NASA's Johnson Space Center, home to the astronaut corps, is located in Houston. NASA's Jet Propulsion Laboratory (JPL), home base for the Mars rovers, is in Pasadena, California, which puts it in the Los Angeles area.
The two space hubs now have a friendly bet riding on the World Series outcome. If the Astros win, then Johnson Space Center director Ellen Ochoa will wear a Dodgers jersey for a day. If the Dodgers win, then JPL director Michael Watkins will don an Astros jersey.

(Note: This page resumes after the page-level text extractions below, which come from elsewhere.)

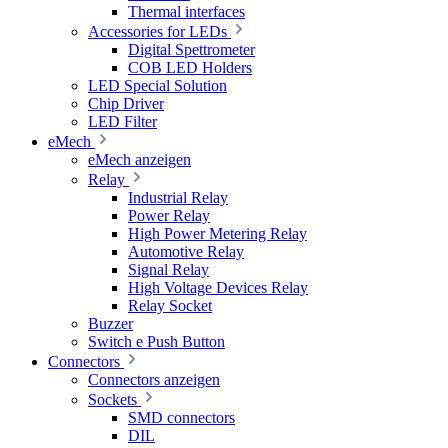
Thermal interfaces
Accessories for LEDs
Digital Spettrometer
COB LED Holders
LED Special Solution
Chip Driver
LED Filter
eMech
eMech anzeigen
Relay
Industrial Relay
Power Relay
High Power Metering Relay
Automotive Relay
Signal Relay
High Voltage Devices Relay
Relay Socket
Buzzer
Switch e Push Button
Connectors
Connectors anzeigen
Sockets
SMD connectors
DIL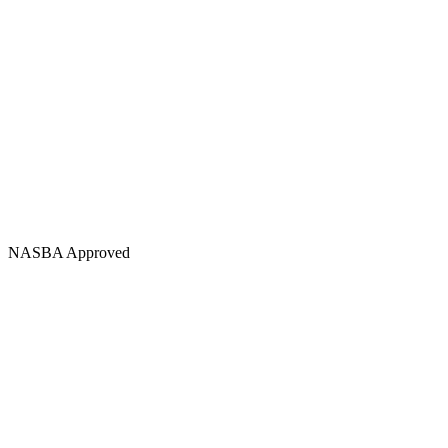
NASBA Approved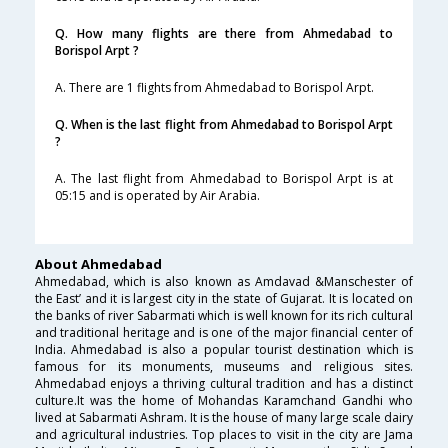
Q. How many flights are there from Ahmedabad to
Borispol Arpt ?
A. There are 1 flights from Ahmedabad to Borispol Arpt.
Q. When is the last flight from Ahmedabad to Borispol Arpt
?
A. The last flight from Ahmedabad to Borispol Arpt is at
05:15 and is operated by Air Arabia.
About Ahmedabad
Ahmedabad, which is also known as Amdavad &Manschester of
the East’ and it is largest city in the state of Gujarat. It is located on
the banks of river Sabarmati which is well known for its rich cultural
and traditional heritage and is one of the major financial center of
India. Ahmedabad is also a popular tourist destination which is
famous for its monuments, museums and religious sites.
Ahmedabad enjoys a thriving cultural tradition and has a distinct
culture.It was the home of Mohandas Karamchand Gandhi who
lived at Sabarmati Ashram. It is the house of many large scale dairy
and agricultural industries. Top places to visit in the city are Jama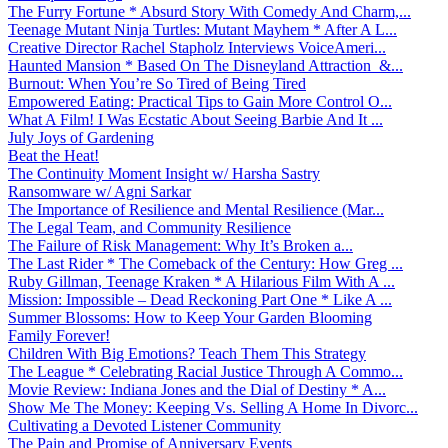
The Furry Fortune * Absurd Story With Comedy And Charm,...
Teenage Mutant Ninja Turtles: Mutant Mayhem * After A L...
Creative Director Rachel Stapholz Interviews VoiceAmeri...
Haunted Mansion * Based On The Disneyland Attraction &...
Burnout: When You’re So Tired of Being Tired
Empowered Eating: Practical Tips to Gain More Control O...
What A Film! I Was Ecstatic About Seeing Barbie And It ...
July Joys of Gardening
Beat the Heat!
The Continuity Moment Insight w/ Harsha Sastry
Ransomware w/ Agni Sarkar
The Importance of Resilience and Mental Resilience (Mar...
The Legal Team, and Community Resilience
The Failure of Risk Management: Why It’s Broken a...
The Last Rider * The Comeback of the Century: How Greg ...
Ruby Gillman, Teenage Kraken * A Hilarious Film With A ...
Mission: Impossible – Dead Reckoning Part One * Like A ...
Summer Blossoms: How to Keep Your Garden Blooming
Family Forever!
Children With Big Emotions? Teach Them This Strategy
The League * Celebrating Racial Justice Through A Commo...
Movie Review: Indiana Jones and the Dial of Destiny * A...
Show Me The Money: Keeping Vs. Selling A Home In Divorc...
Cultivating a Devoted Listener Community
The Pain and Promise of Anniversary Events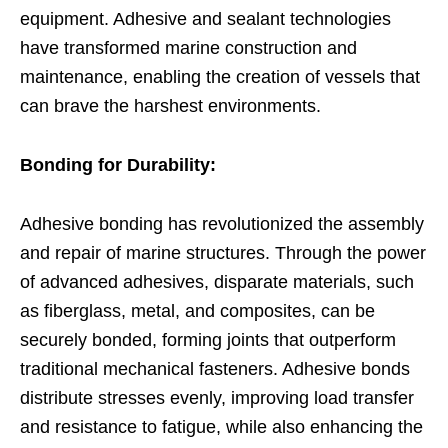
equipment. Adhesive and sealant technologies
have transformed marine construction and
maintenance, enabling the creation of vessels that
can brave the harshest environments.
Bonding for Durability:
Adhesive bonding has revolutionized the assembly
and repair of marine structures. Through the power
of advanced adhesives, disparate materials, such
as fiberglass, metal, and composites, can be
securely bonded, forming joints that outperform
traditional mechanical fasteners. Adhesive bonds
distribute stresses evenly, improving load transfer
and resistance to fatigue, while also enhancing the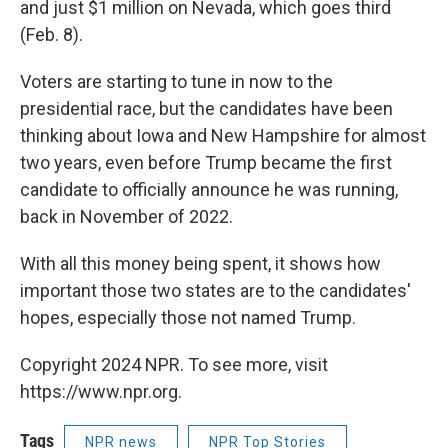
and just $1 million on Nevada, which goes third
(Feb. 8).
Voters are starting to tune in now to the
presidential race, but the candidates have been
thinking about Iowa and New Hampshire for almost
two years, even before Trump became the first
candidate to officially announce he was running,
back in November of 2022.
With all this money being spent, it shows how
important those two states are to the candidates'
hopes, especially those not named Trump.
Copyright 2024 NPR. To see more, visit
https://www.npr.org.
Tags
NPR news
NPR Top Stories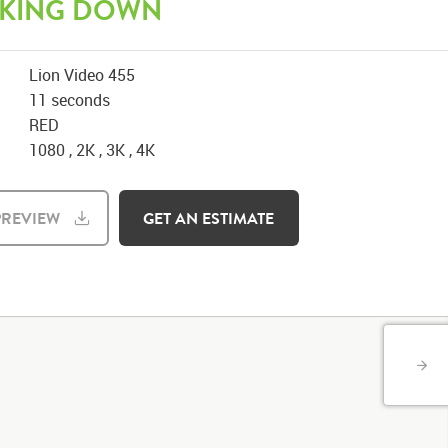
KING DOWN
Lion Video 455
11 seconds
RED
1080 , 2K , 3K , 4K
REVIEW
GET AN ESTIMATE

The NASA groups are using the hashtag #outofthisworldseries on Twitter. Johnson Space Center issued an initial challenge on Twitter along with a photo of employees decked out in Astros orange:
JPL was quick to respond with an acceptance and a sea of Dodgers blue:
Ochoa and Watkins engaged in some pretty minor trash talking while making the wager. Ochoa notes the Astros are named in honor of the Johnson Space Center and says she is "glad to have a little fun in challenging a center that, except for this week, is our close partner in exploration. I am looking forward to seeing a little bit of Houston at JPL soon."
Watkins responded with, "This is a nice way to have a little fun with our good friends at JSC and we hope to see some Dodger blue there shortly." That's about as friendly and polite as sports wagers could possibly get.
The best-of-seven series is currently tied at one game apiece with the third game set for Friday night in Houston.
NASA astronaut Randy Bresnik, currently orbiting Earth on the International Space Station, shared a look at the World Series stadiums from space earlier this week:
No matter who wins, there won't be a loser at NASA. Ochoa may be running the Houston facility, but she's originally from California. Watkins graduated from the University of Texas at Austin. NASA makes sure to point out, "Rather than rivals, JSC and JPL are close teammates in expanding our knowledge of the universe and increasing the limits humanity explores."